Endpoint: https://movie-genere.herokuapp.com/predict_api Method: POST Request Payload: Parameter name: overview Parameter value: A vengeful New York transit cop decides to steal a trainload of subway fares; his foster brother, a fellow cop, tries to protect him.
curl -d "overview=A vengeful New York transit cop decides to steal a trainload of subway fares; his foster brother, a fellow cop, tries to protect him." -X POST https://movie-genere.herokuapp.com/predict_api
curl -d "overview=A vengeful New York transit cop decides to steal a trainload of subway fares; his foster brother, a fellow cop, tries to protect him." -X POST http:///localhost:5555/predict_api
The model for movie genre classification was trained using the provided code. Here's a summary of the training process:
- The dataset used for training is the movies_metadata.csv file, which can be downloaded from Kaggle (34.45MB file within the 239MB zip file).
- The data was preprocessed and cleaned by extracting the 'overview' and 'genres' columns from the dataset.
- A TextPreprocessor class was implemented to clean the text data by removing special characters, converting to lowercase, and removing stopwords.
- The dataset was split into training and testing sets using a 80% ratio.
- The target labels were binarized using MultiLabelBinarizer.
- The movie genre classification model was built using a pipeline that includes text preprocessing, TF-IDF vectorization, and a logistic regression classifier.
- The model was trained using the training dataset.
- The trained model pipeline and the MultiLabelBinarizer were saved as model_pipeline.pkl and mlb.pkl, respectively.
After training the model, it was evaluated using the testing dataset. Here are the evaluation results:
- Accuracy: 0.16206766206766207
- F1-score: 0.5600685836094441 (micro-average F1-score for multi-label classification)
These metrics provide an indication of the model's performance in predicting the genres of movies based on their overviews.
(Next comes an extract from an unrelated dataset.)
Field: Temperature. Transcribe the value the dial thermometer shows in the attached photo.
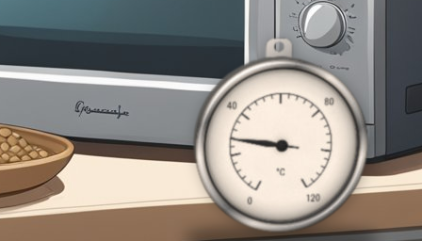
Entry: 28 °C
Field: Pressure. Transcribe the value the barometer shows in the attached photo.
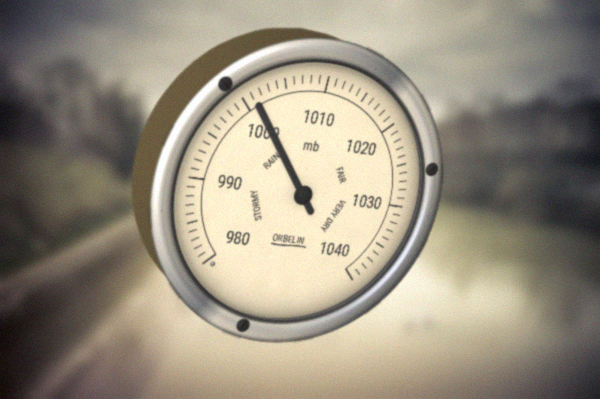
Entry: 1001 mbar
This repository implements CI/CD (Continuous Integration/Continuous Deployment) using GitHub Actions and Heroku. The CI/CD pipeline ensures that whenever a code commit is made, the code is automatically built, tested, and deployed to Heroku.
The workflow in the .github/workflows/main.yml file defines the CI/CD pipeline. It includes steps for installing dependencies, running tests, and deploying the application to Heroku.
To set up CI/CD for your own repository, you can follow these steps:
-
Create a Heroku account (if you don't have one already) and create a new app.
-
Set up the Heroku CLI on your local machine and log in to your Heroku account.
-
Add the necessary Heroku environment variables in your GitHub repository's secrets. These variables may include the Heroku API key, Heroku app name, etc.
-
Push the code to the GitHub repository, and the CI/CD pipeline will automatically trigger. The workflow will build, test, and deploy the code to your Heroku app.
The movie genre classification project is released under the MIT License. You are free to use, modify, and distribute the code for personal and commercial purposes.